If a reader checks the entry in Writer’s Web, our online handbook, the rules for using apostrophes seem simple enough, whenever a word ends in the letter S:
For words that are plural, such as “Joneses,” just add the mark.
Singular words are different. They take ‘s, as in “I ran into the boss’s car! What do I do?” or “Is that Thomas’s cat?”
Prediction: in 100 years’ time, the possessives of every word that ends in an S will take a simple apostrophe. That is, of course, if anyone still bothers to punctuate.
For now, however, the situation is hopelessly muddled. Our Writing Consultants try to adhere to the simple rules just given, yet in common usage and under “house rules” for various fields of study the matter of correct usage remains far from settled. Consider this set of exceptions from the Grammar United site about the different house styles for AP and University of Chicago formats. Happy reading.
Back? Still sane? Good. Now consider a few classic handbooks and the advice therein.
Diana Hacker, Rules for Writers (6th Ed.)
- “If the noun is plural and ends in -s, add only an apostrophe”
- “if the noun is singular and ends in -s or an s sound, add -’s” (299).
Listen for the “S”? Why? I envision people reading their work aloud, no bad thing to do, to hear that “s” sound.
So let’s try the grandfather of all usage guides.
H.W. Fowler, Modern English Usage (2nd Ed. Sir Ernest Gowers, Ed.)
- “It was formerly customary, when a word ended in -s, to write its possessive with an apostrophe but no additional s. . . . In verse, and in poetic or reverential contexts, this custom is retained. . . .But elsewhere we now usually add the s and the syllable” (466).
Recent handbooks do a better job.
Patricia T. O’Conner, Woe is I
- “To indicate ownership, add ‘s to a singular noun or to a plural noun that does not end in s. . .” (151).
- “If the word is plural and ends in s, add just the apostrophe” (38).
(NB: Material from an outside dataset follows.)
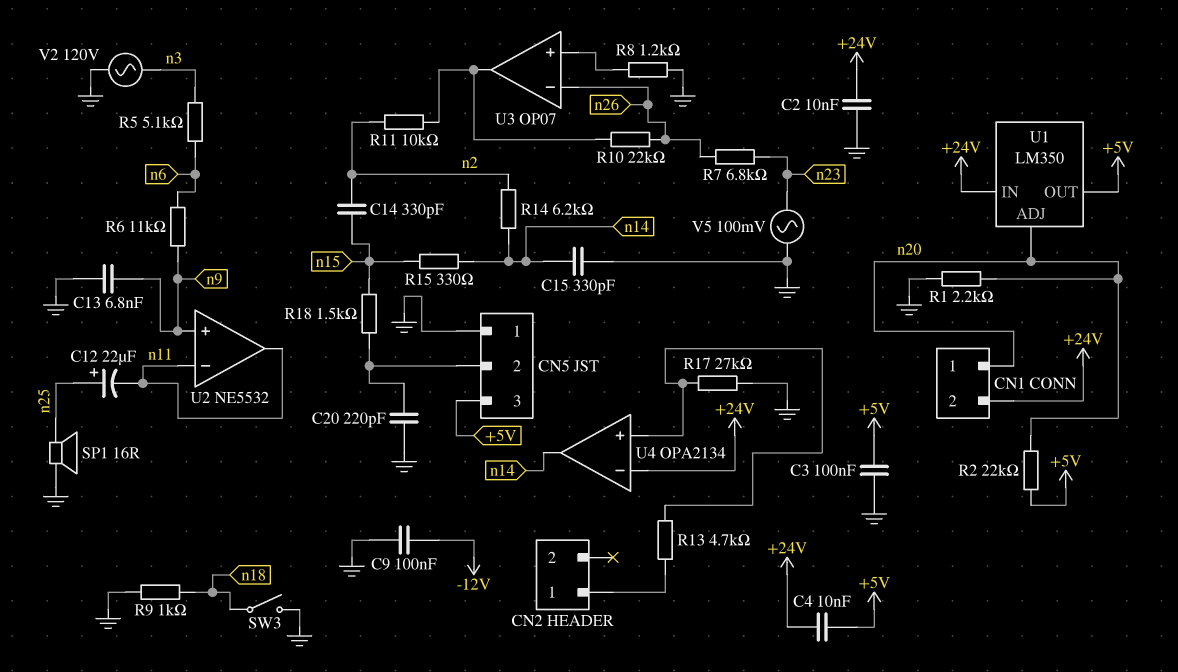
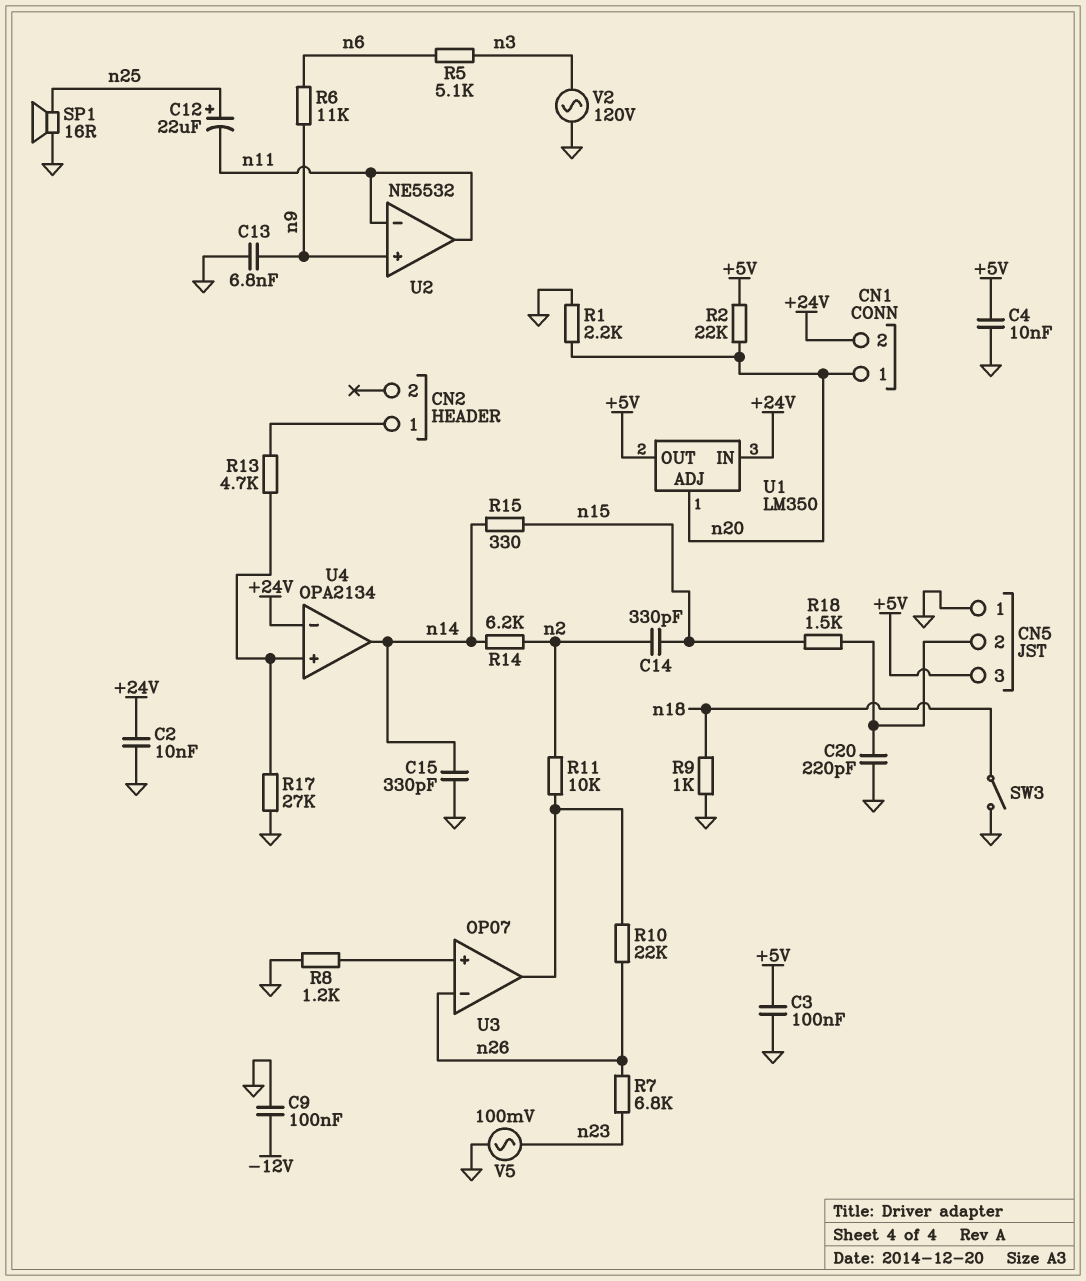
C4: 10nF (+5V, +24V) -> 10nF (+5V, GND)

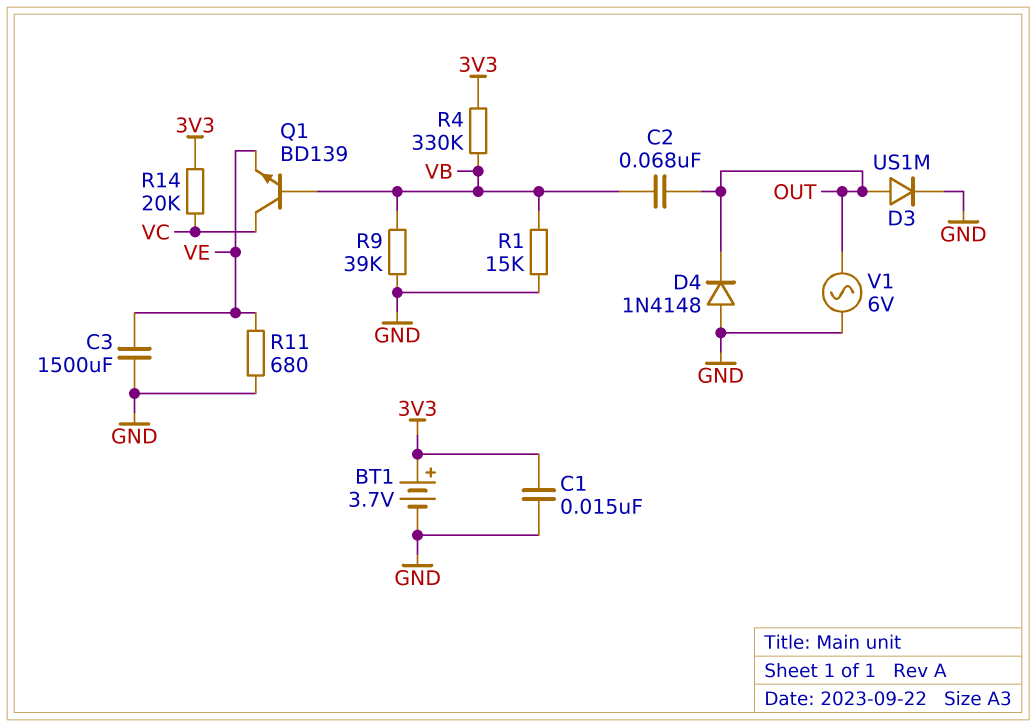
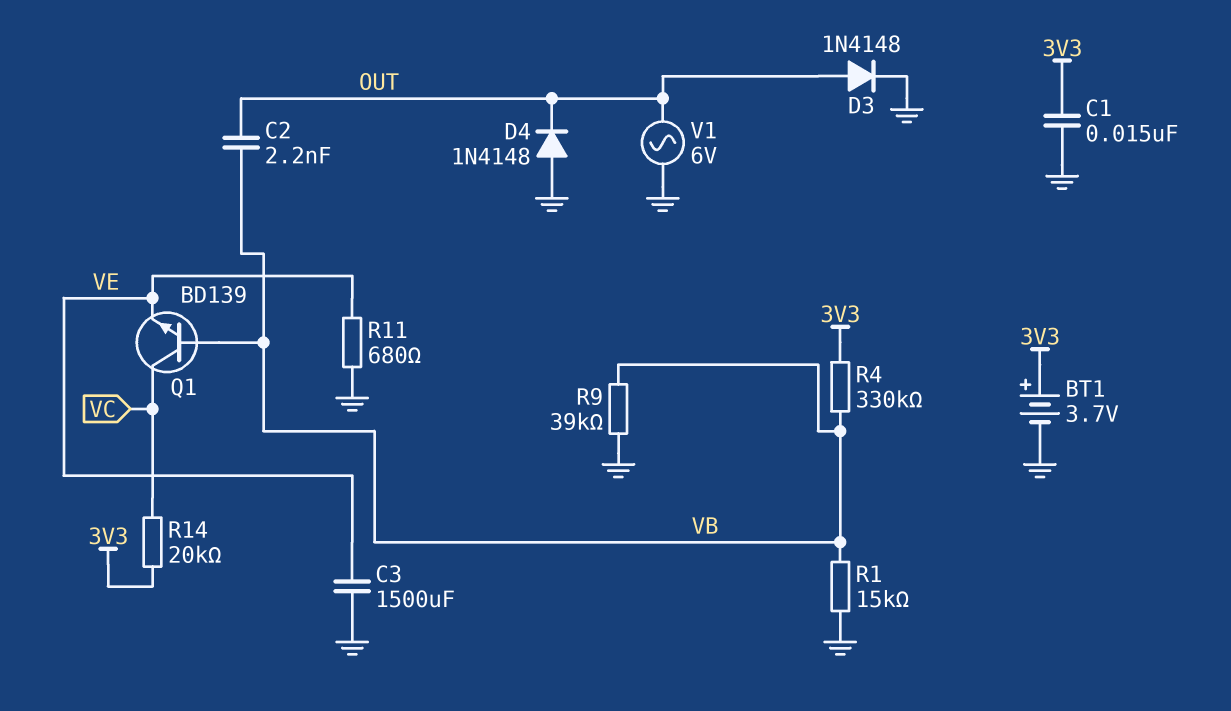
C2: 68nF (OUT, VB) -> 2.2nF (OUT, VB)
D3: diode US1M (A OUT, K GND) -> diode 1N4148 (A OUT, K GND)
Bryan A. Garner, A Dictionary of American Usage
- “For most plural possessives, use the ordinary plural form and add an apostrophe to the final s” (509).
While I remain reverential to the late Diana Hacker, whose books have so long had an honored place in writing classrooms, I am going to come down on the side of the living. American English tends to evolve toward simplicity; in this case, the simpler usage does not remove any nuance from our language, and our Writing Consultants have dragons to slay in student work. They do not have time for this particular gnat, let alone deciding how an S sounds or if the context might be poetic or reverential.
Thus, unless a house style dictates otherwise, our Writing Center and I hold with Garner and O’Conner: add an apostrophe only to plural nouns that end in S. Possessives such as children’s hospital or men’s room are different and easy enough. The plurals do not end in an S.
So there we have it, for even the worst possessive obsessive’s grammar notes.
Mr. Fowler, rest in peace, please. And I am so pleased that you began a sentence with a conjunction, as I just did. Hah.